Kehilangan peran ayah juga berdampak besar terhadap pola pendidikan karakter. Ayah seharusnya menjadi teladan dalam hal disiplin, tanggung jawab, dan nilai-nilai moral. Ketika anak tidak mendapatkan hal itu dari rumah, mereka akan mencari figur lain di luar rumah yang belum tentu membawa pengaruh baik.
Dalam budaya Indonesia, konsep fatherless sering kali dianggap tabu. Masyarakat masih beranggapan bahwa selama ayah memberikan nafkah, maka ia sudah menjalankan kewajiban.
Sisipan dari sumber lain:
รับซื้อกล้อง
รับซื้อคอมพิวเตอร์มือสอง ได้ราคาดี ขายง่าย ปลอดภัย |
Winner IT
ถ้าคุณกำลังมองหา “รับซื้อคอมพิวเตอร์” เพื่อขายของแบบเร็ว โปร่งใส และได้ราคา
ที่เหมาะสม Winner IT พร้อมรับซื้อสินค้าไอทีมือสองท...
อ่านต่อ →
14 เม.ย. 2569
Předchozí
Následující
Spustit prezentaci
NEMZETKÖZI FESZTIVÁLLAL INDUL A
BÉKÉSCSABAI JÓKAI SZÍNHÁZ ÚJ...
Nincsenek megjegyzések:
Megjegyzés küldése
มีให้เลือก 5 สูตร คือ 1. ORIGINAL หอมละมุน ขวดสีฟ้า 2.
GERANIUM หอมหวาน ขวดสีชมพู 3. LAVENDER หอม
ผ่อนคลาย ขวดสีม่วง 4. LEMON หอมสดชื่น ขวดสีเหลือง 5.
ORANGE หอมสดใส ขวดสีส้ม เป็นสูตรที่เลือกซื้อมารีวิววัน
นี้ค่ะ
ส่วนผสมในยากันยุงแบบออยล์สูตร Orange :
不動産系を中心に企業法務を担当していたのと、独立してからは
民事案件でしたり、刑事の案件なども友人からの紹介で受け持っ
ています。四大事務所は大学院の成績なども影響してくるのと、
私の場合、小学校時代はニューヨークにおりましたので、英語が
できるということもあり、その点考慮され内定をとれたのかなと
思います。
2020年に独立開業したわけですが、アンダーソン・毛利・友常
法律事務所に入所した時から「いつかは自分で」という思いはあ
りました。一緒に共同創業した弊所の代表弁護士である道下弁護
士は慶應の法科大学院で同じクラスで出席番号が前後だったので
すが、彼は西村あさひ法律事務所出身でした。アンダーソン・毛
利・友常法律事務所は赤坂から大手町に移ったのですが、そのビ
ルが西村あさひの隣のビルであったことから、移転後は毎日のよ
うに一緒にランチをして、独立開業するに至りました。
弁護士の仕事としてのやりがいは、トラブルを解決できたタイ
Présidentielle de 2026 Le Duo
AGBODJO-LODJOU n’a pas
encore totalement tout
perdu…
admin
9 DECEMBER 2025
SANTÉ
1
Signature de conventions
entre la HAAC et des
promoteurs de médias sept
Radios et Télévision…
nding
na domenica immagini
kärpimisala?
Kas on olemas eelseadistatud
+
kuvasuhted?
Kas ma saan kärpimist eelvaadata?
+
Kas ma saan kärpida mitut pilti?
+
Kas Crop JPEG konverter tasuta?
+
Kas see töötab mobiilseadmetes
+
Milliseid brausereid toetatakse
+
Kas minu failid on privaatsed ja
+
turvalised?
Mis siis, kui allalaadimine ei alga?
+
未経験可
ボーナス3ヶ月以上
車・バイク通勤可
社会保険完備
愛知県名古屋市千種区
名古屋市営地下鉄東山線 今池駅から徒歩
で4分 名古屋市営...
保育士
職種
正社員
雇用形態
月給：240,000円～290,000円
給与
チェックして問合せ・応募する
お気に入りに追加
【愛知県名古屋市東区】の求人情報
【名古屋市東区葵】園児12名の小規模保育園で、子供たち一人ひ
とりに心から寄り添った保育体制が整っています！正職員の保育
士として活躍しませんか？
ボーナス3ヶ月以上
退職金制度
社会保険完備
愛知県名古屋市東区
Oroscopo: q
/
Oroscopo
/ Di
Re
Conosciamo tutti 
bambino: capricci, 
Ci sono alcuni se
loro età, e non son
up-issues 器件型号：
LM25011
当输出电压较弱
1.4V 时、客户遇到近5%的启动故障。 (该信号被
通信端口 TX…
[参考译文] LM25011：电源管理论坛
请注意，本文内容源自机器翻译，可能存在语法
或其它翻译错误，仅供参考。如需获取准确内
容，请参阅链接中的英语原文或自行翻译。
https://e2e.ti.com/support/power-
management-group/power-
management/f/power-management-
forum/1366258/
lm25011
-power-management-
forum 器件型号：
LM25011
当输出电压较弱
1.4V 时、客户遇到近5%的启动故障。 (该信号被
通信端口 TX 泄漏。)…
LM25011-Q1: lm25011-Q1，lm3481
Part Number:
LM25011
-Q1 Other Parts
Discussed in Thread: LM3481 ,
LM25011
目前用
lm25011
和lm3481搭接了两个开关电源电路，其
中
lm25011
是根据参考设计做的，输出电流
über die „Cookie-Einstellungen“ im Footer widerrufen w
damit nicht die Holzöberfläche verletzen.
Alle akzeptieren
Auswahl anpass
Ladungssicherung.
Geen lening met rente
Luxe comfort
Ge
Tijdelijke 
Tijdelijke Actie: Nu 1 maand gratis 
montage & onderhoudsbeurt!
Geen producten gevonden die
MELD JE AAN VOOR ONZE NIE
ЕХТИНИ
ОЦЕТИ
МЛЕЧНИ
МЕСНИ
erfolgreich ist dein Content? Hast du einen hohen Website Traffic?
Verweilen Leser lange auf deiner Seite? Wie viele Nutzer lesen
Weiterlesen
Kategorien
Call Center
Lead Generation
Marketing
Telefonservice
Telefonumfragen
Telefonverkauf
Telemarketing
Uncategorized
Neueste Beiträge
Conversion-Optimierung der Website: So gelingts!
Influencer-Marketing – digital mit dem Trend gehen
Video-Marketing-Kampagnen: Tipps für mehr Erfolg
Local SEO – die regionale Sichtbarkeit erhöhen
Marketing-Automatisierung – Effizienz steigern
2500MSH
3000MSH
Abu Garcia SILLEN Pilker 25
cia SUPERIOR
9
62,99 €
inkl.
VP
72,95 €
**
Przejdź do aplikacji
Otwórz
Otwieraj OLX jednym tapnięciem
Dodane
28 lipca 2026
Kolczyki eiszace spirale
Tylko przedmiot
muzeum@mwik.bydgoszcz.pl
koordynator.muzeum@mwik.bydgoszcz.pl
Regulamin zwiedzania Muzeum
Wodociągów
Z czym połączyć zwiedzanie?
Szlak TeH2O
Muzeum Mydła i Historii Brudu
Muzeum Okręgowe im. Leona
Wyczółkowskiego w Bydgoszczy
Padahal, ayah sejati bukan hanya yang hadir di dompet, tetapi juga yang hadir di hati anaknya.
Peran ayah dalam pengasuhan tidak dapat digantikan oleh siapa pun. Keterlibatan ayah membantu anak memahami batas, mengambil keputusan, dan membangun rasa aman. Bahkan dalam psikologi perkembangan, kehadiran ayah diyakini berpengaruh besar terhadap pembentukan identitas anak, terutama pada masa remaja.
Sudah saatnya kita membuka mata dan menyadari bahwa menjadi ayah bukan hanya soal tanggung jawab ekonomi, tetapi juga tanggung jawab emosional dan spiritual. Seorang ayah harus belajar hadir, mendengarkan, dan membangun komunikasi dengan anaknya. Bukan sekadar datang saat marah atau menegur, melainkan juga saat anak butuh pelukan dan pengertian.
Jika fenomena fatherless terus dibiarkan, maka kita sedang menciptakan generasi yang tumbuh tanpa arah generasi yang mungkin cerdas secara akademik, tetapi rapuh secara emosional.
Siti, dan ribuan anak lain yang mengalami kehilangan peran ayah, adalah cermin dari persoalan yang lebih besar hilangnya kedekatan dalam keluarga modern. Dan mungkin, sudah saatnya setiap ayah berhenti sejenak, meletakkan ponsel dan pekerjaan, lalu menatap mata anaknya dan berkata, “Ayah di sini, Nak.”
Karena sejatinya, kehadiran ayah bukan sekadar soal waktu, tetapi soal hati yang hadir sepenuhnya.